Parents Warned Against Fisher-Price Rock 'N Play After 10 Infants Died In The Product — Here's What You Need To Know
Following numerous reports of infants rolling over and dying in a popular baby product, the U.S. Consumer Product Safety Commission (CPSC) and Fisher-Price issued a joint statement warning parents not to use the Fisher-Price Rock ‘n Play after infants reach 3 months old, according to a report released on Friday, April 5. The CPSC said in a statement that is aware of 10 infant deaths that have occurred since 2015 while using the Fisher-Price Rock n' Play, noting that infants had rolled over from their backs to their stomachs or side, "while unrestrained" in the seat.
"According to medical literature, infants typically begin rollover behaviors at 3 months," the CPSC said in a statement on Friday, adding that all 10 infant deaths were 3 months old or older. "Because deaths continue to occur, CPSC is recommending consumers stop use of the product by three months of age, or as soon as an infant exhibits rollover capabilities."

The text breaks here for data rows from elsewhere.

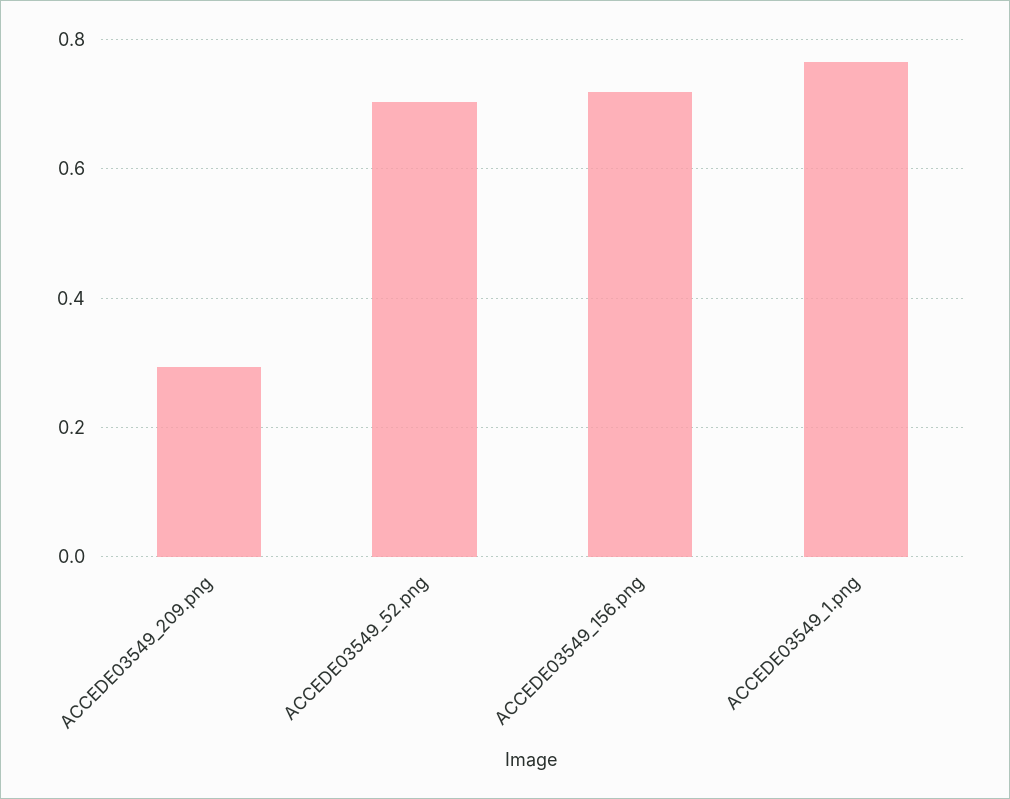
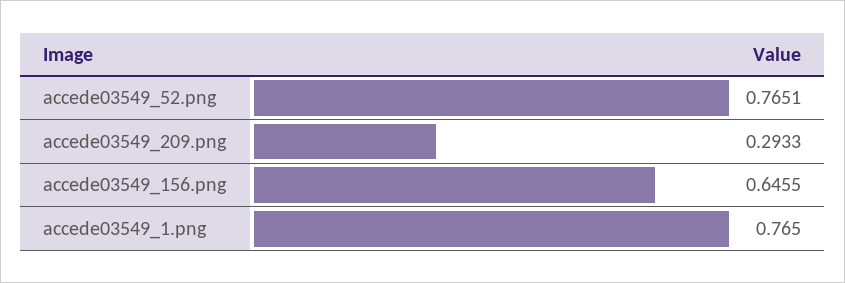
  {
    "ACCEDE03549_209.png": 0.2933,
-   "ACCEDE03549_52.png": 0.7,
+   "ACCEDE03549_52.png": 0.7651,
-   "ACCEDE03549_156.png": 0.72,
+   "ACCEDE03549_156.png": 0.6455,
    "ACCEDE03549_1.png": 0.765
  }

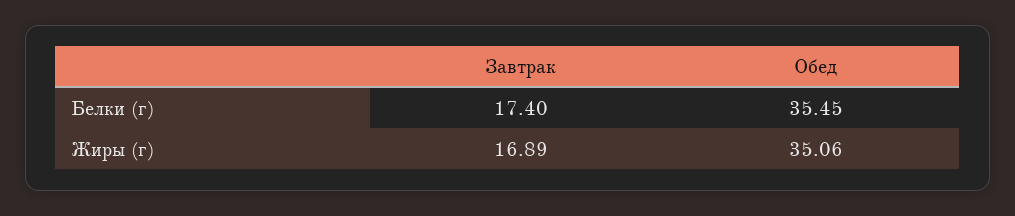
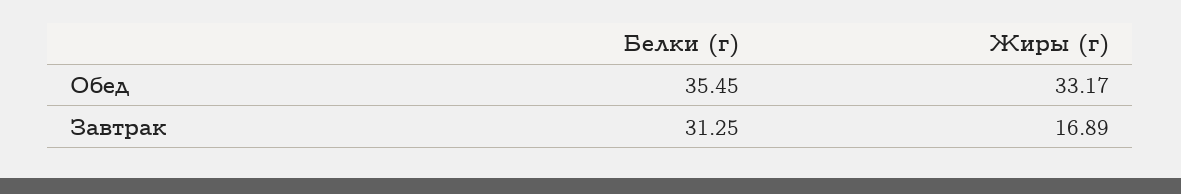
  {
    "Завтрак": {
-     "Белки (г)": 17.4,
+     "Белки (г)": 31.25,
      "Жиры (г)": 16.89
    },
    "Обед": {
      "Белки (г)": 35.45,
-     "Жиры (г)": 35.06
+     "Жиры (г)": 33.17
    }
  }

The CPSC and Fisher-Price have issued previous warnings that parents and caregivers should "stop using the product when infants can roll over." But "the reported deaths show that some consumers are still using the product when infants are capable of rolling and without using the three point harness restraint," the CPSC said in a statement.
Fisher-Price did not immediately respond to Romper's request for further comment regarding the new warning, but the company did issue a statement on its website, also noting that it "warns parents and caregivers to discontinue use of the Rock ‘n Play Sleeper when infants begin to roll over." According to pediatrician Juan Carlos Millon, who previously spoke to TODAY, not about this product warning, "most babies will start to roll anywhere from the end of their third month to the fifth month."
Fisher-Price said in its statement, "In keeping with that trust, the Rock ‘n Play Sleeper meets all applicable safety standards, including those of the international standards organization, known as ASTM International, and is certified by the Juvenile Products Manufacturing Association (JPMA)," adding that Fisher-Price products come with instructions on how to use them "on the front of the product packaging, in the product instructions, and on our website."
In a statement to CNN regarding the new warning, Chuck Scothon, general manager at Fisher-Price, said, "a child fatality is an unimaginable tragedy... Fisher-Price and every one of our employees take the responsibility of being part of your family seriously, and we are committed to earning that trust every day."
On Twitter, the CPSC and Fisher-Price issued a reminder to "consumers to always create a safe sleep environment for infants: Never add blankets, pillows, stuffed toys, or other items to a baby’s sleep space and always place infants to sleep on their backs."
The American Academy of Pediatrics has similar advice for parents regarding safe sleep practices for infants, such as placing the baby on their back while they sleep, including naps, using a firm surface, and keeping "loose bedding out of the baby’s sleep area."
Beyond utilizing this warning, if parents have any questions or concerns about safe sleep practices or how to safely use a product with your baby, always reach out to your pediatrician or a medical professional for guidance.